One of the most memorable moments in my 22 years working in citizen political advocacy was when the senator, Cindy, Megan, and a couple of us were having dinner together at a local restaurant on the campaign trail. It was the evening of the Iowa primary and the main competition for McCain was Mitt Romney. McCain told us he personally had no shot at winning Iowa since he was opposed to subsidies for using corn to make ethanol for gas. When the news came in that Huckabee had won Iowa, McCain smiled confidently and told us he felt he would win the nomination. With Romney’s loss in Iowa, the senator believed he would win both New Hampshire and South Carolina because, historically, the candidate that won two out of the first three state primaries would succeed in becoming the party nominee.
At that point, young Megan McCain expressed a very strong (and loud) opinion about whom her father should not pick for the vice presidential candidate. I will leave the name out for discretion, but the entire table fell silent, including the senator. It was a good lesson for me that even someone who could face five years of POW captivity and torture and fly jets into combat had something in common with a short Jewish doctor from New Jersey: we were both afraid of our daughters.
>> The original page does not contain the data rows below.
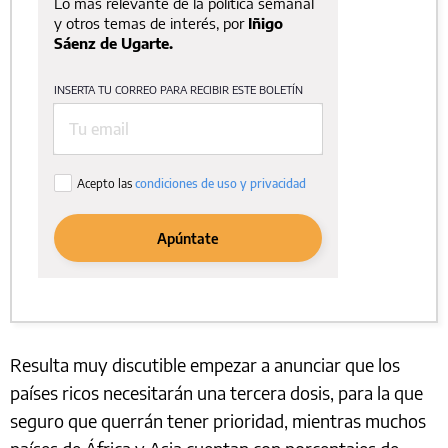
Resulta muy discutible empezar a anunciar que los
países ricos necesitarán una tercera dosis, para la que
seguro que querrán tener prioridad, mientras muchos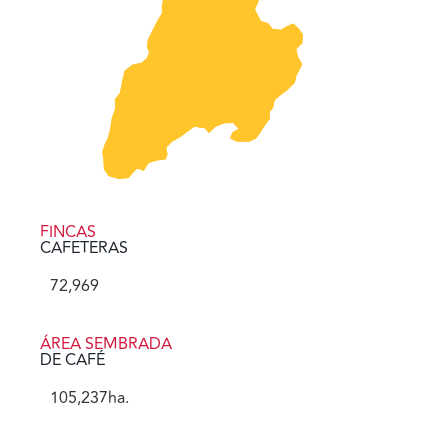
FINCAS
CAFETERAS
72,969
ÁREA SEMBRADA
DE CAFÉ
105,237
ha.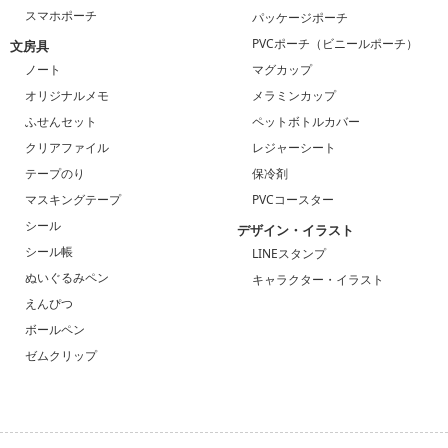
スマホポーチ
パッケージポーチ
PVCポーチ（ビニールポーチ）
文房具
ノート
マグカップ
オリジナルメモ
メラミンカップ
ふせんセット
ペットボトルカバー
クリアファイル
レジャーシート
テープのり
保冷剤
マスキングテープ
PVCコースター
シール
デザイン・イラスト
シール帳
LINEスタンプ
ぬいぐるみペン
キャラクター・イラスト
えんぴつ
ボールペン
ゼムクリップ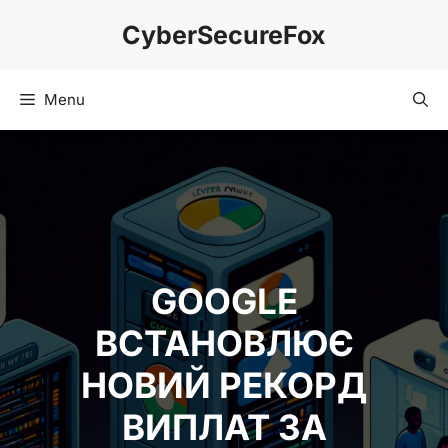
Skip
CyberSecureFox
to
content
Menu
GOOGLE
ВСТАНОВЛЮЄ
НОВИЙ РЕКОРД
ВИПЛАТ ЗА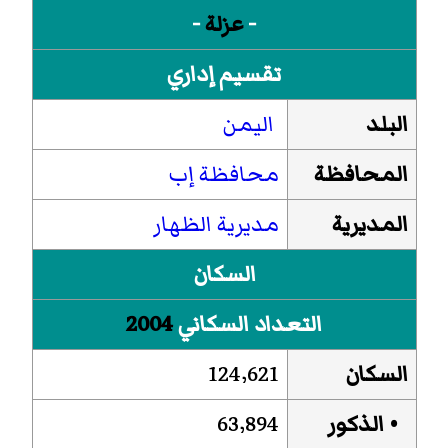
-
عزلة
-
تقسيم إداري
البلد
اليمن
المحافظة
محافظة إب
المديرية
مديرية الظهار
السكان
التعداد السكاني
2004
السكان
124٬621
• الذكور
63٬894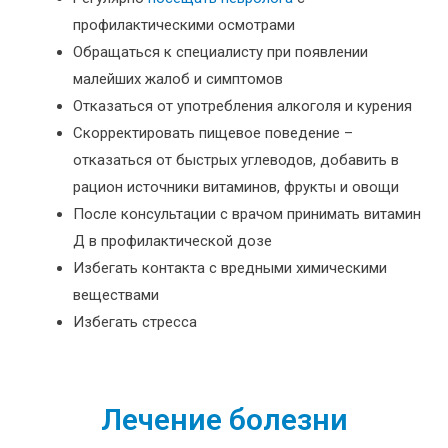
профилактическими осмотрами
Обращаться к специалисту при появлении
малейших жалоб и симптомов
Отказаться от употребления алкоголя и курения
Скорректировать пищевое поведение –
отказаться от быстрых углеводов, добавить в
рацион источники витаминов, фрукты и овощи
После консультации с врачом принимать витамин
Д в профилактической дозе
Избегать контакта с вредными химическими
веществами
Избегать стресса
Лечение болезни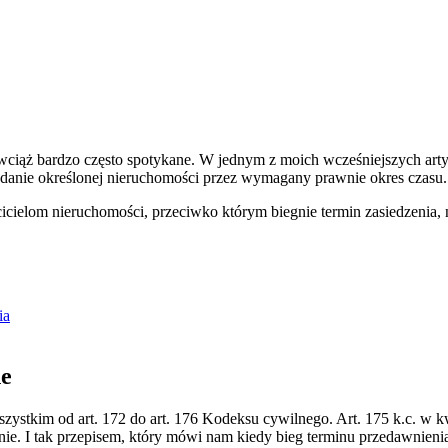
t wciąż bardzo często spotykane. W jednym z moich wcześniejszych a
adanie określonej nieruchomości przez wymagany prawnie okres czasu.
icielom nieruchomości, przeciwko którym biegnie termin zasiedzenia, 
ia
ne
zystkim od art. 172 do art. 176 Kodeksu cywilnego. Art. 175 k.c. w kw
e. I tak przepisem, który mówi nam kiedy bieg terminu przedawnienia r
I thought Senator McCain would win the presidency until the economy tanked shortly before the election. In my child-of-survivors paranoia, I have until this day felt that the timing and severity of the financial crisis were manipulated to favor the Democratic candidate who would be much more disinclined toward a strong military and foreign policy. So respected was McCain by our foreign adversaries that the Russian invasion of Georgia was essentially halted by his criticism of the invasion and expression of American support for the people of Georgia in his statement, “Today we are all Georgians.”
It was a lost opportunity to have a most extraordinary person at the helm of our country. However, the enthusiasm for electing the first African-American president was great, as was the fatigue of America, especially with the economic downturn, for continuing Republican leadership in the White House.
Fortunately for our country, Senator McCain continued his work in the Senate as perhaps the second-most influential politician in the nation after the president for the last ten years of his Senate tenure.
Our country is stronger, safer, and better respected for Senator McCain’s leadership. His conduct in putting his nation before self and politics truly exhibited his motto, “Country First.” He has served as an inspiration to his colleagues and our entire nation. He will be missed.
Ben Chouake, M.D., is national president of NORPAC, a non-partisan political action committee whose primary purpose is to support political candidates and sitting members of the federal government who demonstrate a genuine commitment to Israel.